## WHAT TO PRODUCE
The lines below, all of them, should be returned exactly as they appear.

# # #

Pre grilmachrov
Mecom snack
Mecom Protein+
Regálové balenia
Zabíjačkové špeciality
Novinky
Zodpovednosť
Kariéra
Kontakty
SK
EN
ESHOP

# # #

## ANSWER FOR THE TASK
Pre grilmachrov
Mecom snack
Mecom Protein+
Regálové balenia
Zabíjačkové špeciality
Novinky
Zodpovednosť
Kariéra
Kontakty
SK
EN
ESHOP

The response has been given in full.